== Dataset records ==

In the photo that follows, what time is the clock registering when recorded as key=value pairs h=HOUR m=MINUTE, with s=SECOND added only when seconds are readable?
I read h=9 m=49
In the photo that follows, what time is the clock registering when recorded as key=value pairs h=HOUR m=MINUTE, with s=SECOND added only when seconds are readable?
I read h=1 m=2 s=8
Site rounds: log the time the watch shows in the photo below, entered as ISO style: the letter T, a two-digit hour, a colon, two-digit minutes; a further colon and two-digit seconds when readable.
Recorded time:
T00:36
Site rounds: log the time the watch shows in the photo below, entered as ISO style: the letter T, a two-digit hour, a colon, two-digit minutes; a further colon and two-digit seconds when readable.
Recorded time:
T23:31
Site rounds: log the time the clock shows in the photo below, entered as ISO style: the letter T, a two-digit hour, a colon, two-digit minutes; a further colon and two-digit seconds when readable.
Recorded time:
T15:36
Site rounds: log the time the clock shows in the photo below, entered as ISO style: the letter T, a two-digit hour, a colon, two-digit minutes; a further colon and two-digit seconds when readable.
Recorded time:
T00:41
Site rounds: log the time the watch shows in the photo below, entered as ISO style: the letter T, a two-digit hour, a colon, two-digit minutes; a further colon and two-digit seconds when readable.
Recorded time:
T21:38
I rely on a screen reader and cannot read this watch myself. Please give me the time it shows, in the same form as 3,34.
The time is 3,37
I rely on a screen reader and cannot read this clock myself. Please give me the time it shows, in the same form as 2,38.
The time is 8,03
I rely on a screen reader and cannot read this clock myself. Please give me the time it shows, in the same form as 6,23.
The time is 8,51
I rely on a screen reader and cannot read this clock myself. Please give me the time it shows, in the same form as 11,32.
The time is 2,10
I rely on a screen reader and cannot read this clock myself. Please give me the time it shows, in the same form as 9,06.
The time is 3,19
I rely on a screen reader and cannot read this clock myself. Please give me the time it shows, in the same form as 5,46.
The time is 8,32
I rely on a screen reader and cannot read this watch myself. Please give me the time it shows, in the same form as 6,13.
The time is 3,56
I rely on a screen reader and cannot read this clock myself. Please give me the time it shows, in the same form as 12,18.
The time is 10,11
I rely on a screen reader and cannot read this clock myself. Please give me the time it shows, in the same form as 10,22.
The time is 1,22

===

Request →
Recast the listing as a two-column CSV, starting with the line that contains "form as 2,38." and going on through the end of the listing, with one row per entry. Use the columns entry and reading, put each field in quotation marks, and turn any line breaks into spaces.

Output below →
entry,reading
"I rely on a screen reader and cannot read this clock myself. Please give me the time it shows, in the same form as 2,38. The time is","8,03"
"I rely on a screen reader and cannot read this clock myself. Please give me the time it shows, in the same form as 6,23. The time is","8,51"
"I rely on a screen reader and cannot read this clock myself. Please give me the time it shows, in the same form as 11,32. The time is","2,10"
"I rely on a screen reader and cannot read this clock myself. Please give me the time it shows, in the same form as 9,06. The time is","3,19"
"I rely on a screen reader and cannot read this clock myself. Please give me the time it shows, in the same form as 5,46. The time is","8,32"
"I rely on a screen reader and cannot read this watch myself. Please give me the time it shows, in the same form as 6,13. The time is","3,56"
"I rely on a screen reader and cannot read this clock myself. Please give me the time it shows, in the same form as 12,18. The time is","10,11"
"I rely on a screen reader and cannot read this clock myself. Please give me the time it shows, in the same form as 10,22. The time is","1,22"